Thirdly, as a transdisciplinary project that will engage globalization theories in the area of economics and cultural studies, and that will also be looking at practical examples of neighborliness from an ecclesial perspective, a careful analysis of context is crucial for the success of this dissertation and for its theological significance.  This is because a theology can only truly be significant when it is appropriately contextualized, as all theology is in fact contextual.  Many modern and postmodern theologies have neglected to account for the context of material relations vis-à-vis globalization in the manner that I intend to, and the contribution and relevance to political theology hereby depends on this.

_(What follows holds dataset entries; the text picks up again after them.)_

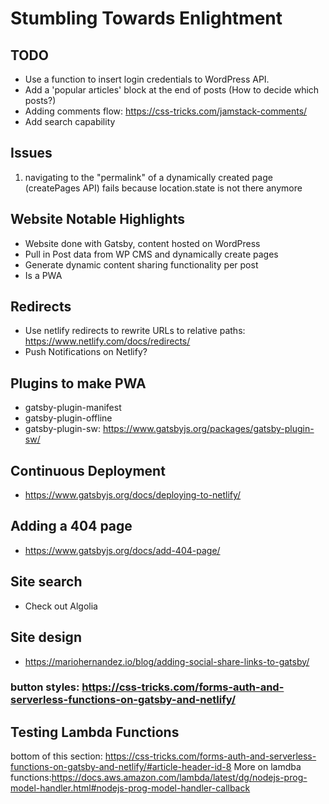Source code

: # Stumbling Towards Enlightment

## TODO
- Use a function to insert login credentials to WordPress API.
- Add a 'popular articles' block at the end of posts (How to decide which posts?)
- Adding comments flow: https://css-tricks.com/jamstack-comments/
- Add search capability


## Issues
1. navigating to the "permalink" of a dynamically created page (createPages API) fails because location.state is not there anymore

## Website Notable Highlights
- Website done with Gatsby, content hosted on WordPress
- Pull in Post data from WP CMS and dynamically create pages
- Generate dynamic content sharing functionality per post
- Is a PWA

## Redirects
- Use netlify redirects to rewrite URLs to relative paths: https://www.netlify.com/docs/redirects/
- Push Notifications on Netlify?

## Plugins to make PWA
- gatsby-plugin-manifest
- gatsby-plugin-offline
- gatsby-plugin-sw: https://www.gatsbyjs.org/packages/gatsby-plugin-sw/

## Continuous Deployment
- https://www.gatsbyjs.org/docs/deploying-to-netlify/

## Adding a 404 page
- https://www.gatsbyjs.org/docs/add-404-page/

## Site search
- Check out Algolia

## Site design
- https://mariohernandez.io/blog/adding-social-share-links-to-gatsby/
### button styles: https://css-tricks.com/forms-auth-and-serverless-functions-on-gatsby-and-netlify/

## Testing Lambda Functions
bottom of this section: https://css-tricks.com/forms-auth-and-serverless-functions-on-gatsby-and-netlify/#article-header-id-8
More on lamdba functions:https://docs.aws.amazon.com/lambda/latest/dg/nodejs-prog-model-handler.html#nodejs-prog-model-handler-callback
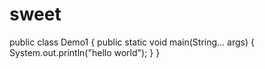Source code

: # sweet
public class Demo1 {
	public static void main(String... args) {
		System.out.println("hello world");
	}
}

[1] I still presuppose the importance of social liberation for my understanding of Christian salvation, especially as it is expressed from the experience of social suffering by the poor and marginalized.  I am simply suggesting that the example of Christ and the promise of eschatological salvation, preserved by transcendent and not only immanent hope, must also constitute the imagination, expectation and performance of this historical salvation. In this way, it is hoped that Christian theology can be both subversive and peaceful, or non-anxious.